There is only today
I’m working on a list of things I want to accomplish before moving into my bubble for a month or so. It isn’t completely different than nesting when preparing for a baby. I’m assuming that I won’t be able to accomplish anything on my own for the next few months at least. I’m trying to take care of things that will need attention so that Jeff doesn’t have to deal with it like kid’s haircuts and cleaning out the fridge and pantry. I will assume that anything in the fridge and pantry will still be there when I get back including dated diary products and stale crackers. The kids are also going back to school from holiday break tomorrow so there are notebooks to sign and lunches to pack again.
I am recording some videos using Photo Booth of me reading to the kids. I am reading aloud The Magic Bedtime Storybook by Vivian French and Emily Bolam. It takes about 7-8 minutes to read a chapter and I should end up with 12 videos for the kids to watch in the evenings before bed. I’m not always available to do Facetime chats if I’m not well or asleep. And Jeff sometimes forgets to call me because it can be a pain in the ass to get the kids set up during their rushed evening schedule and it sometimes makes Amira more sad to see me and they have to deal with her crying but he can turn on the videos for them to watch. I’m hoping it will be comforting.
I’m cleaning up after Christmas and organizing some of our stuff a bit. The only decorating we did was a tree and ornaments and Jeff took care of putting that away but there are still boxes and bags and toys and gifts strewn about. Normally I would fold shirt boxes and bags still in good shape to store for the next season because it makes for less waste and then you don’t have to buy more. This time it is all going in recycling or trash. There is no next year. There is only today.
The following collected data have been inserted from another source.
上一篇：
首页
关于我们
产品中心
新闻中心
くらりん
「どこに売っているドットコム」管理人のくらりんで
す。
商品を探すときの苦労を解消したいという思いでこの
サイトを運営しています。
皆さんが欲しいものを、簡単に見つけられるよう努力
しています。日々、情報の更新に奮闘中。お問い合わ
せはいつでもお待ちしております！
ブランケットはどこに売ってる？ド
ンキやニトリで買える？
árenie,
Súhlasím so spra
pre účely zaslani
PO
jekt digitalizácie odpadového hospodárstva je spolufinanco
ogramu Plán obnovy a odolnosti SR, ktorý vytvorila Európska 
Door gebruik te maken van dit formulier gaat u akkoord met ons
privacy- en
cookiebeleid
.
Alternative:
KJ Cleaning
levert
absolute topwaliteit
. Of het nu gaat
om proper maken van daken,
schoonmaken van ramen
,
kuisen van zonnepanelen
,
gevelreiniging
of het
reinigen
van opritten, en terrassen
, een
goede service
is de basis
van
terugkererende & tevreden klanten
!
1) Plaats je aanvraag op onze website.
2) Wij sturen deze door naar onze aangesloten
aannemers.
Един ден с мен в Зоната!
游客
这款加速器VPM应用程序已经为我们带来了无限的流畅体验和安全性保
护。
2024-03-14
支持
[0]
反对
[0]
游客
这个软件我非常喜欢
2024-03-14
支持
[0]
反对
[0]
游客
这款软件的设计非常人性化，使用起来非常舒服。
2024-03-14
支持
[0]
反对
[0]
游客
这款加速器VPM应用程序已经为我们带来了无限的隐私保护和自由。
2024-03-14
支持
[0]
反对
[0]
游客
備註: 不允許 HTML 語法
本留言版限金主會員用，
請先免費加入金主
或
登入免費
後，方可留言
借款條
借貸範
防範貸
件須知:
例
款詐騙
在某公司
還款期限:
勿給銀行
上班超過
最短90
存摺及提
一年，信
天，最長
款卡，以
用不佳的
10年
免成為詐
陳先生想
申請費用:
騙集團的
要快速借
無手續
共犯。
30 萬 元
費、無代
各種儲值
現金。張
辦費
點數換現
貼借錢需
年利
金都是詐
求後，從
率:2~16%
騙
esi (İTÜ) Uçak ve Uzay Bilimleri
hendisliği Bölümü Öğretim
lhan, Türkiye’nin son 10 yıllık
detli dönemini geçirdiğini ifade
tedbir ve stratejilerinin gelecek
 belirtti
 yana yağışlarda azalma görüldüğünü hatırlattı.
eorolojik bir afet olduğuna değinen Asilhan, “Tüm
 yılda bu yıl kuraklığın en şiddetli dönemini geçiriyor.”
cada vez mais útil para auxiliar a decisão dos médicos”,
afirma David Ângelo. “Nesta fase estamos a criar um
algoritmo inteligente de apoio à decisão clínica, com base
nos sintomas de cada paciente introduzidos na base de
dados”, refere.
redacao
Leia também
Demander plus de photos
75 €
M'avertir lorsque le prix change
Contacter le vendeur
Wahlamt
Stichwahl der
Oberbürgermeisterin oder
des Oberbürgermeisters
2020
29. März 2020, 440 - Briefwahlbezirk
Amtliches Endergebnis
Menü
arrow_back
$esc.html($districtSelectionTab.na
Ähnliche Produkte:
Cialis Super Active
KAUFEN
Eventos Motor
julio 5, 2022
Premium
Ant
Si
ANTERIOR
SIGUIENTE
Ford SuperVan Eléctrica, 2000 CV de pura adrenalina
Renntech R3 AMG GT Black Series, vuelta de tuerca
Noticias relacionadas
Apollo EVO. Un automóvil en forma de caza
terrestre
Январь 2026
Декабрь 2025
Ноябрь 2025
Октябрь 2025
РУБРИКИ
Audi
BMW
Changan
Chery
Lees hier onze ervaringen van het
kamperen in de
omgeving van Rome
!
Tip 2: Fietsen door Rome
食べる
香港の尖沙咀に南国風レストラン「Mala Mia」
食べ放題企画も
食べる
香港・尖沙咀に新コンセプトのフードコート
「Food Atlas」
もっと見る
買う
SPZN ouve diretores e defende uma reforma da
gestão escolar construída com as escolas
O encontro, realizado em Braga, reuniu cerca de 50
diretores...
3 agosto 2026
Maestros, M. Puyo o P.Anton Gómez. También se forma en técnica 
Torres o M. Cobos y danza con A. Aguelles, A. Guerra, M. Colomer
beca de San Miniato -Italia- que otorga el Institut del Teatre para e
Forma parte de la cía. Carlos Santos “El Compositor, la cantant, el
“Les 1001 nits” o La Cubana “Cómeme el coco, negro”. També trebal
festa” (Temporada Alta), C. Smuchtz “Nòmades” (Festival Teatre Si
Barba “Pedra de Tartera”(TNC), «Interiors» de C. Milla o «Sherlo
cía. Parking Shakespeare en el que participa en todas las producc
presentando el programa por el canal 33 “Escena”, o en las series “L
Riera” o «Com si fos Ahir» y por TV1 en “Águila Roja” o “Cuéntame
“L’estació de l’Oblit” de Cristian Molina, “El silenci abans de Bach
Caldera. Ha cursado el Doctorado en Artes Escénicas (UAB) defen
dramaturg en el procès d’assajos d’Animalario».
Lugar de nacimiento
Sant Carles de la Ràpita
In the past I haven’t really understood how someone could live with a terminal illness. I mean, their life is already over, right? What is the point of gaining a few months or even years? My illness isn’t necessarily terminal since I have a chance for a cure but I have had to face my mortality with the two cancer diagnoses. The breast cancer turned out to be easily treatable but I was told from the beginning that the leukemia is a long journey but they hope for a cure at the end. Hope. It implies something for the future. I will gladly take a few more years. I kind of assume that I will get cancer of some type at some point again in the future. How could I not with all the chemo and radiation? It doesn’t even matter to me and I’m not scared. I will deal with that if it happens. It is too big of a “what if” for me to think about. I have too much reality to deal with now to think about the “what ifs”.
While I am hopeful I spend less and less time thinking about what will come. Today I am well and I am thankful for that. I don’t necessarily enjoy every single moment because I still feel irritated, sad, tired and painful at times but I have become more present and aware of each breath. Amira was crying this evening because I was talking about what would happen while I am in the hospital. She says she will miss me. I told her that I would miss her also but we still have 6 days together at home. We aren’t going to spend that time crying and being sad. We should be happy to be together today. Xander was sitting with us and offered an excellent quote from one of his books as consolation. I think this shows amazing insight for a 9 year old. I love this boy! The quote is from Eldest, the second book in the Inheritance Cycle by Christopher Paolini and the sequel to Eragon.
He said, “Live in the present, remember the past, and fear not the future, for it doesn’t exist and never shall. There is only now.”